According to data from the U.S. Fish and Wildlife Service (USFWS), there are only 108 wolves in Washington state, 158 in Oregon, and a scant 15 in California. Nevada, Utah, and Colorado have had a few wolf sightings over the past three years, but wolves remain functionally extinct in these states. These meager numbers lay the groundwork for a legal challenge planned by WildEarth Guardians with a coalition of conservation groups to be filed later this month.
“The delisting of gray wolves is the latest causality of the Trump administration’s willful ignorance of the biodiversity crisis and scientific facts,” said Lindsay Larris, wildlife program director at WildEarth Guardians. “Even with Trump’s days in office dwindling, the long-term impact of illegitimate decisions like the wolf delisting will take years to correct. Guardians is committed to challenging this decision in court, while working across political channels to ensure wolves receive as much protection as possible at the state level in the interim.”
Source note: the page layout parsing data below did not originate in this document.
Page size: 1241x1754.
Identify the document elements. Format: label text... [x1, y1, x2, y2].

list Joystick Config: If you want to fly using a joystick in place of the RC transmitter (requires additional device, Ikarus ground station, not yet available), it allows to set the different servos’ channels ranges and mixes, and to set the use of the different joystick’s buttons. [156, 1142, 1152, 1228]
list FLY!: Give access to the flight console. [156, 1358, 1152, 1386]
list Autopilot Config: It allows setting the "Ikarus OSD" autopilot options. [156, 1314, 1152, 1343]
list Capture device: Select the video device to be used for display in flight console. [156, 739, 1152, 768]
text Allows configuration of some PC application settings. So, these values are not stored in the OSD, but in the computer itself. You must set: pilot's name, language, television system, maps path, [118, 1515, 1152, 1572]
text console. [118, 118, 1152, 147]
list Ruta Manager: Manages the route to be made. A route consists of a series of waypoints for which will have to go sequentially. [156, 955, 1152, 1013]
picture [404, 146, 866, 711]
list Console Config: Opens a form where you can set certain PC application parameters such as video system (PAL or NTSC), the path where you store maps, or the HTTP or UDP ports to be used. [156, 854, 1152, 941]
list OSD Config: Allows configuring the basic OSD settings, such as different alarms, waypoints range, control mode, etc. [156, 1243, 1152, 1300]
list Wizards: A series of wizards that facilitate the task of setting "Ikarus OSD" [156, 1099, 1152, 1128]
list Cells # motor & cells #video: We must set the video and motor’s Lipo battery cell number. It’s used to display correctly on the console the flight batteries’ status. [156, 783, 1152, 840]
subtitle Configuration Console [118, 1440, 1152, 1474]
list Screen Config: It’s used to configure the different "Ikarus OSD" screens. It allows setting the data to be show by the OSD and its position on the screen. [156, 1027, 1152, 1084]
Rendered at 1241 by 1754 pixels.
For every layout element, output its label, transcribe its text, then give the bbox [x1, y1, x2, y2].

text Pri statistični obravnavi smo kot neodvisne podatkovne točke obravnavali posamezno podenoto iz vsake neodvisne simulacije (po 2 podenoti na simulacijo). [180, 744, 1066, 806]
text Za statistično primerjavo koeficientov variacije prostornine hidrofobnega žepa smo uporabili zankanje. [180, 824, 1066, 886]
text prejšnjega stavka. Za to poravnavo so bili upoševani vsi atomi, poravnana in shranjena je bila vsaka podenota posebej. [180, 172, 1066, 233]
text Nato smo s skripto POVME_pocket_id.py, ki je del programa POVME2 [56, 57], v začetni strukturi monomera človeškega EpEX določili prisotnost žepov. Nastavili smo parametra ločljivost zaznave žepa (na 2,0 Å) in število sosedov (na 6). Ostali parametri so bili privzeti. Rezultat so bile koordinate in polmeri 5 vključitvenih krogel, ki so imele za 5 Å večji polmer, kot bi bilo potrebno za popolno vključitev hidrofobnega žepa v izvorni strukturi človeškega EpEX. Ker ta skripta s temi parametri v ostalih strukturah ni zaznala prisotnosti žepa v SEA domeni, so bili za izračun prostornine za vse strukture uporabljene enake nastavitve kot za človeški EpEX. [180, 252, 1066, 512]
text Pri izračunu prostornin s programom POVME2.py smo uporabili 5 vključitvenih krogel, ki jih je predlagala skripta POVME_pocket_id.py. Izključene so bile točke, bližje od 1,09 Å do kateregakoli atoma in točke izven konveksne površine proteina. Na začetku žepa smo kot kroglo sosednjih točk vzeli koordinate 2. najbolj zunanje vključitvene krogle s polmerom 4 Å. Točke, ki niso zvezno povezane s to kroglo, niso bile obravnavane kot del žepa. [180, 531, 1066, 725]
In delisting wolves, USFWS ignores the science showing they are not recovered in the West. The USFWS concluded that because in its belief there are sufficient wolves in the Great Lakes states, it does not matter that wolves in the West are not yet recovered. The ESA demands more, including restoring the species in the ample suitable habitats afforded by the wild public lands throughout the West. Wolves only occupy a small portion of available, suitable habitat in Oregon and Washington, and remain absent across vast swaths of their historical habitat in the West, including in Colorado and the southern Rockies.
BACKGROUND: The state of Idaho offers a perfect example of what state “management” of wolves may look like across the American West. According to an analysis of records obtained by Western Watersheds Project, hunters, trappers, and state and federal agencies killed 570 wolves in Idaho during a 12-month period from July 1, 2019 and June 30, 2020. Included in the mortality are at least 35 wolf pups, some weighing less than 16 pounds and likely only 4 to 6 weeks old. Some of the wolves shattered teeth trying to bite their way out of traps, others died of hyperthermia in traps set by the U.S.D.A. Wildlife Services, and more were gunned down in aerial control actions. The total mortality during this period represented nearly 60 percent of the 2019 year-end estimated Idaho wolf population.
The Idaho Department of Fish and Game (IDFG) recently announced it had awarded approximately $21,000 in “challenge grants” to the north Idaho-based Foundation 4 Wildlife Management, which reimburses wolf trappers a bounty up to $1,000 per wolf killed. The Foundation also has received funding for wolf bounties from the Rocky Mountain Elk Foundation. A single individual may now kill up to 30 wolves under IDFG hunting and trapping rules—a new increase from the 20 wolves previously allowed.